La Belgique, pays hôte de l’Otan et de l’Union européenne (UE), est "une cible de choix", de même que "les services publics belges et nos entreprises de haute technologie". En 2019, le service d’action extérieure de l’UE estimait à "200" le nombre d’espions russes en poste à Bruxelles, un chiffre qui semble surestimé et difficile à globaliser. Car l’espionnage peut prendre plusieurs formes : des agents du SVR, le service extérieur russe, déployés en Belgique, des informateurs payés ponctuellement ou des agents faisant des allers-retours depuis Moscou, Paris ou ailleurs.
À chaque affaire, les pays occidentaux expulsent. Ce fut le cas avec l’affaire Skripal en 2018 lorsque les pays européens, le Canada et les États-Unis expulsèrent plus de 150 diplomates russes. Mais des agents reviennent, sous un autre nom, sous une autre couverture, et tout recommence.
La notion de "menace hybride"
Comme le rappelle la Sûreté, désormais "il s’agit d’une menace hybride : différents moyens d’espionnage sont utilisés tels la désinformation, l’espionnage classique et des activités cyber". Selon le SGRS, la Russie mène cette guerre en particulier contre l’Otan et l’UE, "des organisations qui, selon Moscou, font obstacle à son statut légitime de puissance mondiale".
Les affaires révélées en Italie et en Bulgarie sont de type classique. Elles visaient à recruter des "sources humaines" à l’intérieur des organisations, des personnes rétribuées pour les informations qu’elles récoltent. Souvent, les services de renseignement, pas uniquement russes, jettent leur dévolu sur des personnes faibles, souffrant d’estime de soi, en difficulté financière ou idéologiquement proches. Mais ces personnes "peuvent aussi être utilisées pour influencer ou endommager des organisations de l’intérieur. Les services de renseignement russes sont particulièrement capables et désireux de recruter des individus bien placés", constate le SGRS.

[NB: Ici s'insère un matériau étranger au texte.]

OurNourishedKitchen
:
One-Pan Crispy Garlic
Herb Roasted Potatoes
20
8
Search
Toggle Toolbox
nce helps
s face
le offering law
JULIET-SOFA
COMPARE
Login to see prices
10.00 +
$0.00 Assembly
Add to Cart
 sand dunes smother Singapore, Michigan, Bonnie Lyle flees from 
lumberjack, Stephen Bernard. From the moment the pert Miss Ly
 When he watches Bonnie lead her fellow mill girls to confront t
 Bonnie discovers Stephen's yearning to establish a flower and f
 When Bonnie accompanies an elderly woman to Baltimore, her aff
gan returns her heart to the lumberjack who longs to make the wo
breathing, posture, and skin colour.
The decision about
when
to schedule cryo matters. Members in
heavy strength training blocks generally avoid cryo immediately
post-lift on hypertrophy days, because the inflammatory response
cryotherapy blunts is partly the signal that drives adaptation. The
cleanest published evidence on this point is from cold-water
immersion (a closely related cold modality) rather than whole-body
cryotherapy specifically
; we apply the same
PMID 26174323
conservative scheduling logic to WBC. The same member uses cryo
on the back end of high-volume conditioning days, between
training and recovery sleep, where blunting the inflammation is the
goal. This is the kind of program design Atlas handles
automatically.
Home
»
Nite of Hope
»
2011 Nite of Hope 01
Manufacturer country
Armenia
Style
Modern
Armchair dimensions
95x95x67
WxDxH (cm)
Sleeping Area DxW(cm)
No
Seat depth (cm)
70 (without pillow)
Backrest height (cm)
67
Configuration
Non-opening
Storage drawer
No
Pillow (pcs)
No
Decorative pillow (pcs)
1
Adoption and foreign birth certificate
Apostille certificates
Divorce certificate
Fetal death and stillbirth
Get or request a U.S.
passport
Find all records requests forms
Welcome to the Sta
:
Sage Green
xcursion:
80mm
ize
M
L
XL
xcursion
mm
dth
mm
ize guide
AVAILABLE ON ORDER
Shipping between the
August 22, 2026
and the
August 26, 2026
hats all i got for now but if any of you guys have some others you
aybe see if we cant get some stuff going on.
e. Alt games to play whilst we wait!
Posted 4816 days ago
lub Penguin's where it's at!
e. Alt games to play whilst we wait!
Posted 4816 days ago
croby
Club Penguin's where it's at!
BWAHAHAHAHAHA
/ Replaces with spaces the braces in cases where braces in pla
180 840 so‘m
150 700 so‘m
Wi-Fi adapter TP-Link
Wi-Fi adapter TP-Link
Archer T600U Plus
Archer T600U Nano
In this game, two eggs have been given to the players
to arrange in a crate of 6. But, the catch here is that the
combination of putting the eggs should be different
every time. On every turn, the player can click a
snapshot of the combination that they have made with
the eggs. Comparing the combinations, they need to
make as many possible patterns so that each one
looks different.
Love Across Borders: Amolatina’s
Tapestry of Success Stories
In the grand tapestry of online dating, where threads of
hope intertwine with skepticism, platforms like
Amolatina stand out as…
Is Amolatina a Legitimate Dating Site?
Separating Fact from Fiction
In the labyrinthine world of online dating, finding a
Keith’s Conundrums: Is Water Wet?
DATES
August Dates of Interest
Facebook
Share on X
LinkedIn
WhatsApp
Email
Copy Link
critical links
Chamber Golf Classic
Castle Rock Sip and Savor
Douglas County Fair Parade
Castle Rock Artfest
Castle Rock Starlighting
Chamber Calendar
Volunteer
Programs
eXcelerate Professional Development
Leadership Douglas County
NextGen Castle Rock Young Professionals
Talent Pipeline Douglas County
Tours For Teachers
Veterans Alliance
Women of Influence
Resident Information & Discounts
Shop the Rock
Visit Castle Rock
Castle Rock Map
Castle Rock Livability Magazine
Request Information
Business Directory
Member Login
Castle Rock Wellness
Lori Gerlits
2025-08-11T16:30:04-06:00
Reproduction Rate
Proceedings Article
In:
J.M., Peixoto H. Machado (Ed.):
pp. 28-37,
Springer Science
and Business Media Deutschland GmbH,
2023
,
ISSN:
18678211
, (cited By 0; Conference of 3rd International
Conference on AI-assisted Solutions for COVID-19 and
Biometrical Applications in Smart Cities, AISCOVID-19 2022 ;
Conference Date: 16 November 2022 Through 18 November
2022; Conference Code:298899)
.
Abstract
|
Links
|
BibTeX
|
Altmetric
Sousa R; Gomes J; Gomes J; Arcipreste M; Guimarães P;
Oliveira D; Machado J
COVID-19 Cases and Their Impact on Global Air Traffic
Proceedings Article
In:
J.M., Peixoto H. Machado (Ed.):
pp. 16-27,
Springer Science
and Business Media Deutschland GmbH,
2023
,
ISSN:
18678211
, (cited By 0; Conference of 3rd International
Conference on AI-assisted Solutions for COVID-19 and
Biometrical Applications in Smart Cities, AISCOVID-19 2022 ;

Pourtant, l’accent a été mis ces dernières années sur des moyens plus modernes. Ceux-ci incluent les "usines à trolls" qui inondent les pays occidentaux de fausses informations, de reportages tronqués ou de théories du complot, mais aussi les cyberattaques, contre des organisations publiques ou privées "que la Russie considère comme gênantes, comme l’OIAC à La Haye", l’organisation pour la prohibition des armes chimiques. À chaque fois, l’objectif, selon les experts occidentaux, est de déstabiliser l’opinion publique et de discréditer les gouvernements en place. Bref, la vieille devise : "Diviser pour régner."